(EXERCISE INPUTS)

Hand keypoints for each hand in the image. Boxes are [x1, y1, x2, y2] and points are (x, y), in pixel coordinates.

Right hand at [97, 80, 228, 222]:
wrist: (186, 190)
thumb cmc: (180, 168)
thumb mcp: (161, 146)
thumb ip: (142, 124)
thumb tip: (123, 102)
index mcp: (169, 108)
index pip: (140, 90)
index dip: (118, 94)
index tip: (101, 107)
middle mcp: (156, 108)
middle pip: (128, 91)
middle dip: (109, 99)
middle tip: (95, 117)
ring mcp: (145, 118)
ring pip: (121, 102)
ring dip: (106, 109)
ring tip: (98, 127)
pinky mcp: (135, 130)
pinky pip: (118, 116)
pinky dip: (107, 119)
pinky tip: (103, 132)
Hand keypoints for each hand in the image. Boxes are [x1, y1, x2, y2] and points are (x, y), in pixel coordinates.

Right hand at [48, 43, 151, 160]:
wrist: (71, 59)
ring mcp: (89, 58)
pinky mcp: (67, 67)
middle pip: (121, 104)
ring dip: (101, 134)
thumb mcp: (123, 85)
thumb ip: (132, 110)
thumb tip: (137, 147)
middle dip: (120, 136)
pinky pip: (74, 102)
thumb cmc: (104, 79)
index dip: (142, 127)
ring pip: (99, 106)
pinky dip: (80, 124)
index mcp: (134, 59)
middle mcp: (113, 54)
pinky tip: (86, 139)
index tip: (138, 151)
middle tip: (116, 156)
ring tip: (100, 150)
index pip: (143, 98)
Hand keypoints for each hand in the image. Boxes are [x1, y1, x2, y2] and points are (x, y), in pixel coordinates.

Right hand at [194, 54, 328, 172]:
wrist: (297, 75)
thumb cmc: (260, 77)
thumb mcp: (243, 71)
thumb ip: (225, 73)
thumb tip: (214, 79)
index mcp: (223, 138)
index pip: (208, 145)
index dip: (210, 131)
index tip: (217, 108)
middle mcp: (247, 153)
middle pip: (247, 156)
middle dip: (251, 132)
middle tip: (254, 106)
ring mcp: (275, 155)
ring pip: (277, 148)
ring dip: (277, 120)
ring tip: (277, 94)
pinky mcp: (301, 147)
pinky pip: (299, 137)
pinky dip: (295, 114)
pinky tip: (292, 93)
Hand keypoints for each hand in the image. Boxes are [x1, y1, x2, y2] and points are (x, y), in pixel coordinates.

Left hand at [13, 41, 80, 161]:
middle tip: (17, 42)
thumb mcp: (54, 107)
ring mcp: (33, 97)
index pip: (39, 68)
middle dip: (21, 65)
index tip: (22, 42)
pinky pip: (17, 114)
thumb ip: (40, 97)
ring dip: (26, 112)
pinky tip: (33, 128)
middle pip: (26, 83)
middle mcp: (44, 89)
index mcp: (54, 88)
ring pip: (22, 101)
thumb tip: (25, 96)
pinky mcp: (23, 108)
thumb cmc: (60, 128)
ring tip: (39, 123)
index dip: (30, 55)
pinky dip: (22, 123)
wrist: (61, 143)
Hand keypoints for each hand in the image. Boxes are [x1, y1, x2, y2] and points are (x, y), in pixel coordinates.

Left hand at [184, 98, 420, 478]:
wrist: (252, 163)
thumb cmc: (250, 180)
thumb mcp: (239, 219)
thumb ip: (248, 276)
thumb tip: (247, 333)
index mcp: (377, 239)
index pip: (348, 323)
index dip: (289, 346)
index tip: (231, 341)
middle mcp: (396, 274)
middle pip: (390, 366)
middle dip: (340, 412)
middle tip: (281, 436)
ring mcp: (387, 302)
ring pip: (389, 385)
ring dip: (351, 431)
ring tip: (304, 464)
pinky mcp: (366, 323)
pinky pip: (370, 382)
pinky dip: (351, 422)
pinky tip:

(End EXERCISE INPUTS)

• [EXERCISE BRIEF]: All of the data is to be transcribed exactly as written.

• [EXERCISE RESULT]:
Hand keypoints for each hand in the image. Boxes are [x1, y1, x2, y2] and points are (x, y), in pixel coordinates.

Right hand at [97, 80, 228, 222]:
wrist: (186, 190)
thumb cmc: (180, 168)
thumb mcp: (161, 146)
thumb ip: (142, 124)
thumb tip: (123, 102)
index mcp: (169, 108)
index pip: (140, 90)
index dip: (118, 94)
index tip: (101, 107)
middle mcp: (156, 108)
middle pip: (128, 91)
middle dip: (109, 99)
middle tip: (95, 117)
ring mcp: (145, 118)
ring pip: (121, 102)
ring dip: (106, 109)
ring tip: (98, 127)
pinky mcp: (135, 130)
pinky pip: (118, 116)
pinky dip: (107, 119)
pinky tip: (103, 132)
Hand keypoints for each hand in the image. Boxes are [x1, y1, x2, y2] and points are (x, y), in pixel coordinates.

Right hand at [48, 43, 151, 160]:
wrist: (71, 59)
ring mcp: (89, 58)
pinky mcp: (67, 67)
middle pip: (121, 104)
ring dip: (101, 134)
thumb mcp: (123, 85)
thumb ip: (132, 110)
thumb tip: (137, 147)
middle dip: (120, 136)
pinky pip: (74, 102)
thumb cmc: (104, 79)
index dip: (142, 127)
ring pip: (99, 106)
pinky dip: (80, 124)
index mcp: (134, 59)
middle mcp: (113, 54)
pinky tip: (86, 139)
index tip: (138, 151)
middle tip: (116, 156)
ring tip: (100, 150)
index pip: (143, 98)
Hand keypoints for each hand in the image. Boxes are [x1, y1, x2, y2] and points are (x, y), in pixel coordinates.

Right hand at [194, 54, 328, 172]:
wrist: (297, 75)
thumb cmc: (260, 77)
thumb mcp: (243, 71)
thumb ip: (225, 73)
thumb tip: (214, 79)
index mcp: (223, 138)
index pip: (208, 145)
index dip: (210, 131)
index tip: (217, 108)
middle mcp: (247, 153)
middle pip: (247, 156)
middle dip: (251, 132)
middle tip: (254, 106)
ring mcp: (275, 155)
ring pip: (277, 148)
ring dip: (277, 120)
ring tip: (277, 94)
pinky mcp: (301, 147)
pinky pip: (299, 137)
pinky dip: (295, 114)
pinky tip: (292, 93)
Hand keypoints for each hand in the image. Boxes are [x1, y1, x2, y2] and points are (x, y), in pixel coordinates.

Left hand at [13, 41, 80, 161]:
middle tip: (17, 42)
thumb mcp: (54, 107)
ring mcp: (33, 97)
index pip: (39, 68)
middle dip: (21, 65)
index tip: (22, 42)
pinky pip: (17, 114)
thumb ip: (40, 97)
ring dip: (26, 112)
pinky tip: (33, 128)
middle pip: (26, 83)
middle mcp: (44, 89)
index mcp: (54, 88)
ring pip: (22, 101)
thumb tip: (25, 96)
pinky mcp: (23, 108)
thumb cmc: (60, 128)
ring tip: (39, 123)
index dip: (30, 55)
pinky dip: (22, 123)
wrist: (61, 143)
Hand keypoints for each hand in the image. Boxes are [x1, y1, x2, y2] and points are (x, y), in pixel coordinates.

Left hand at [184, 98, 420, 478]:
wrist: (252, 163)
thumb cmc: (250, 180)
thumb mcp: (239, 219)
thumb ip: (248, 276)
thumb tip: (247, 333)
index mcp: (377, 239)
index pip: (348, 323)
index dip: (289, 346)
index tip: (231, 341)
middle mcp: (396, 274)
middle pip: (390, 366)
middle dip: (340, 412)
middle tip: (281, 436)
ring mcp: (387, 302)
ring pip: (389, 385)
ring dip: (351, 431)
ring tip: (304, 464)
pinky mcp: (366, 323)
pinky pip: (370, 382)
pinky dip: (351, 422)
pinky tip:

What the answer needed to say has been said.